Exercise:
Could you reproduce the text of each record below word for word, leaving the pictures out?

Records supplied:
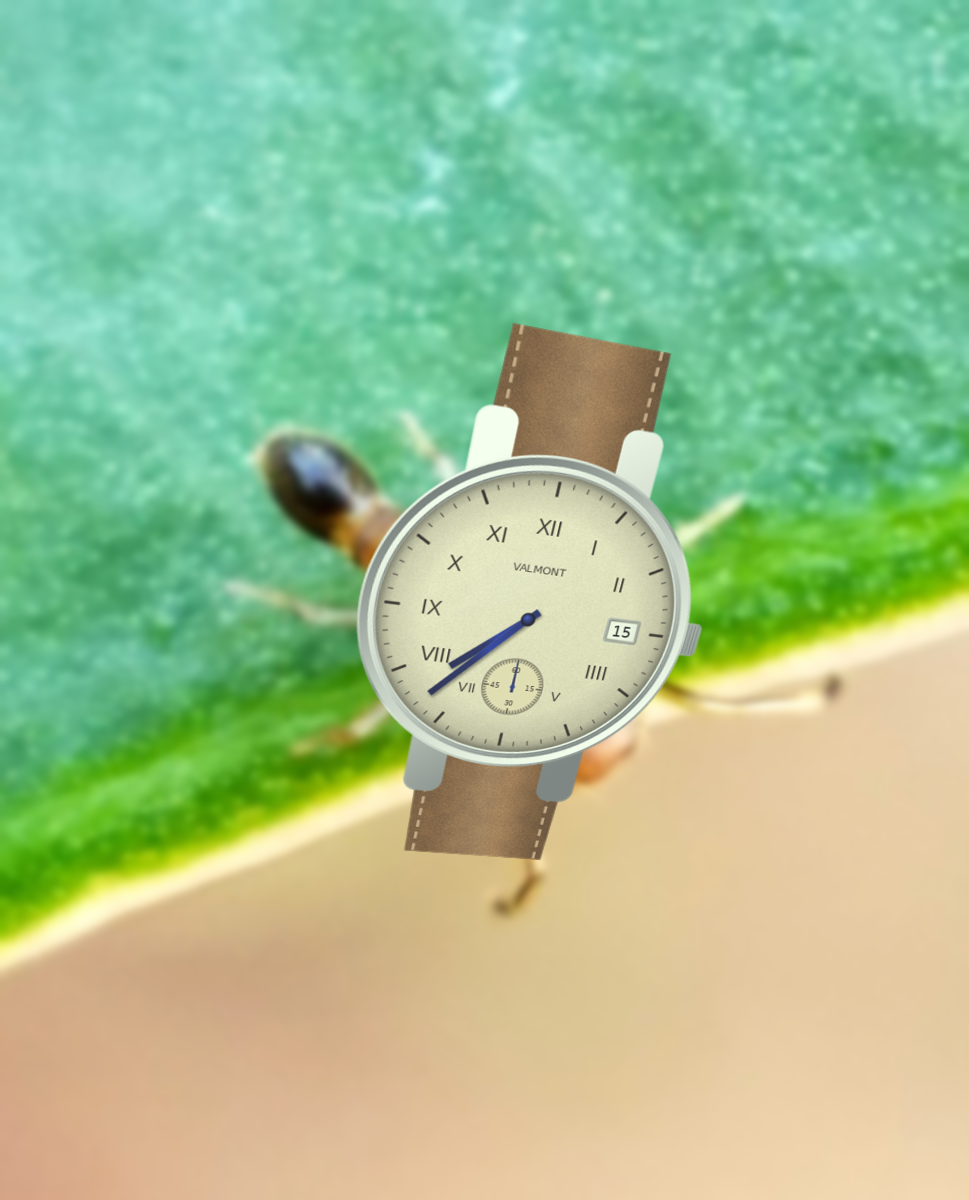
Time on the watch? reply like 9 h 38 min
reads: 7 h 37 min
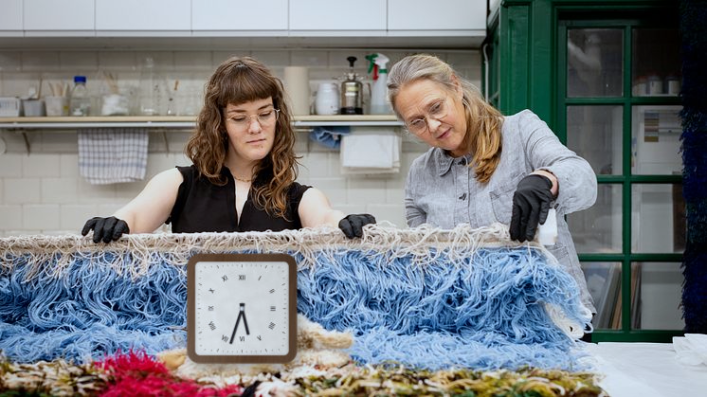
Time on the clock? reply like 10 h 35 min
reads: 5 h 33 min
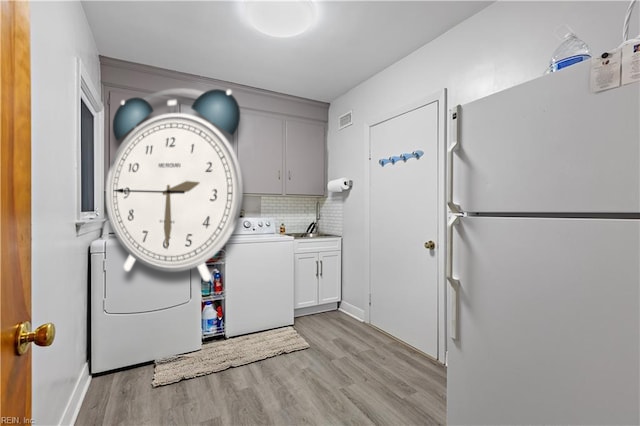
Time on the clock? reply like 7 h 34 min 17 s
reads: 2 h 29 min 45 s
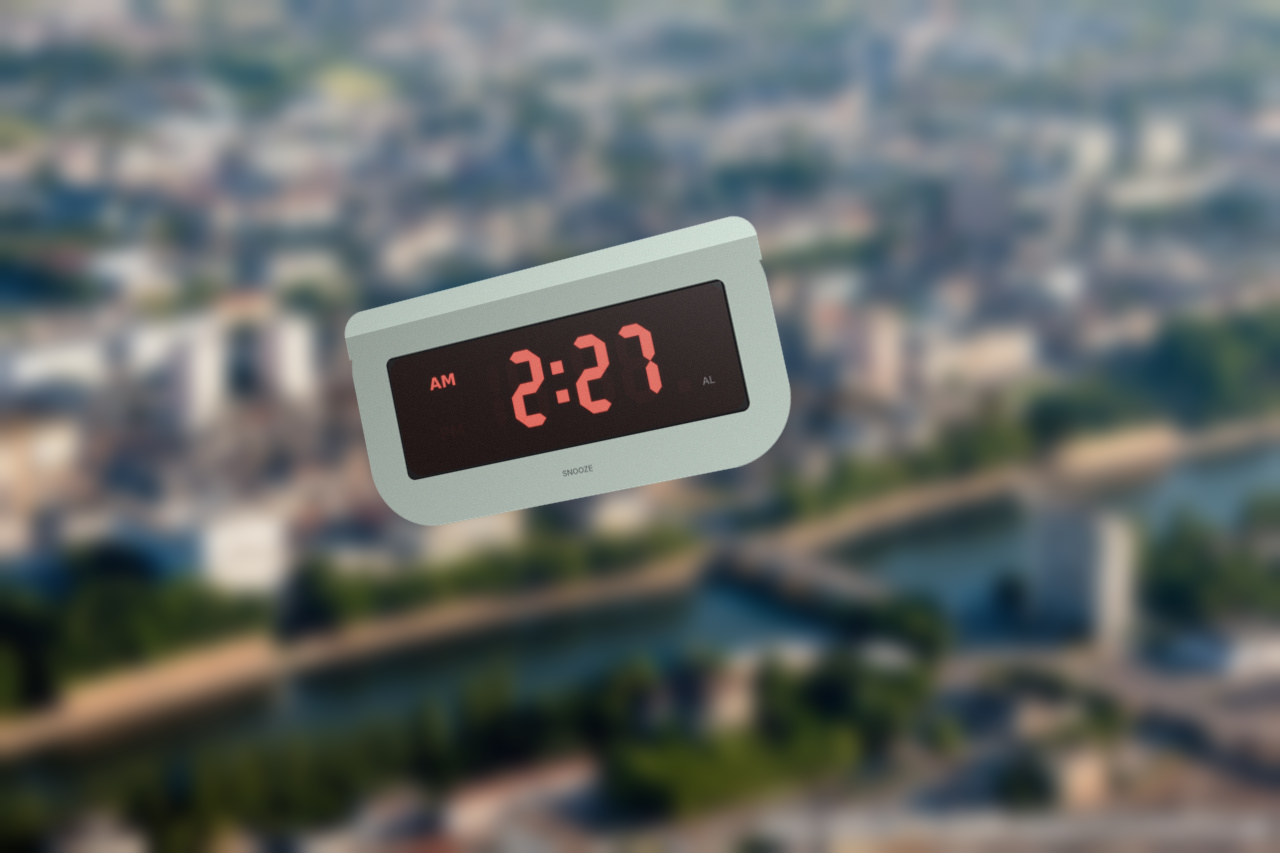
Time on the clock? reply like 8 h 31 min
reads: 2 h 27 min
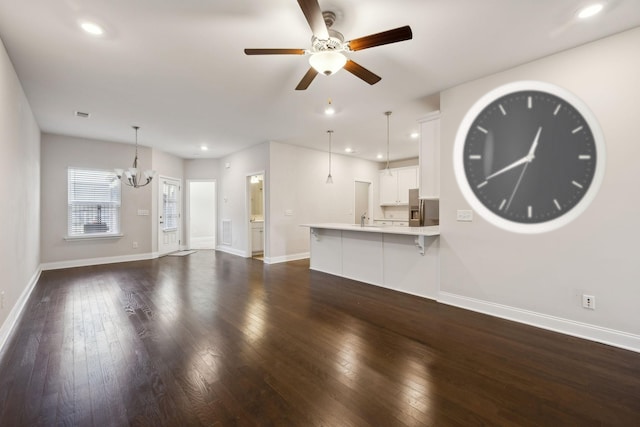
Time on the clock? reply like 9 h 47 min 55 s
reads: 12 h 40 min 34 s
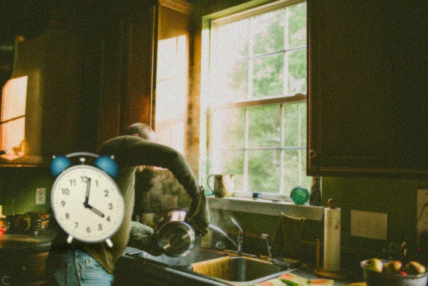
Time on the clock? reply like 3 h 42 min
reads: 4 h 02 min
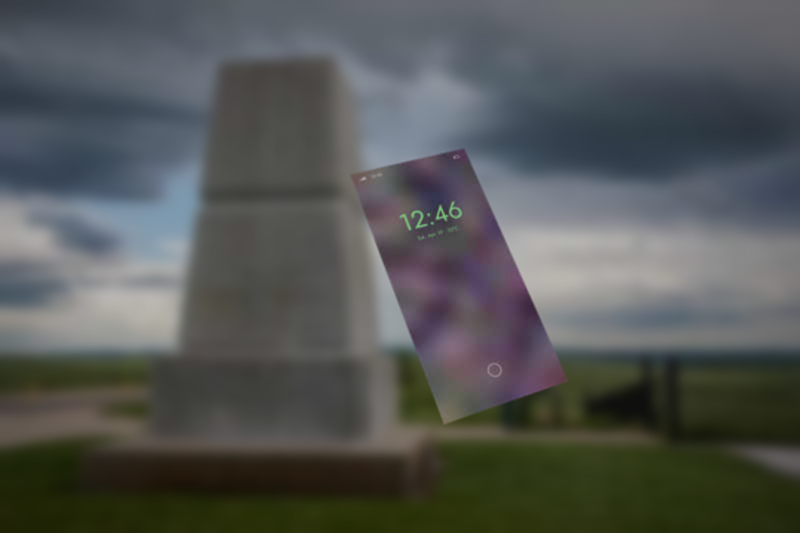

Task answer:
Time on the watch? reply like 9 h 38 min
reads: 7 h 37 min
Time on the clock? reply like 10 h 35 min
reads: 5 h 33 min
Time on the clock? reply like 7 h 34 min 17 s
reads: 2 h 29 min 45 s
Time on the clock? reply like 8 h 31 min
reads: 2 h 27 min
Time on the clock? reply like 9 h 47 min 55 s
reads: 12 h 40 min 34 s
Time on the clock? reply like 3 h 42 min
reads: 4 h 02 min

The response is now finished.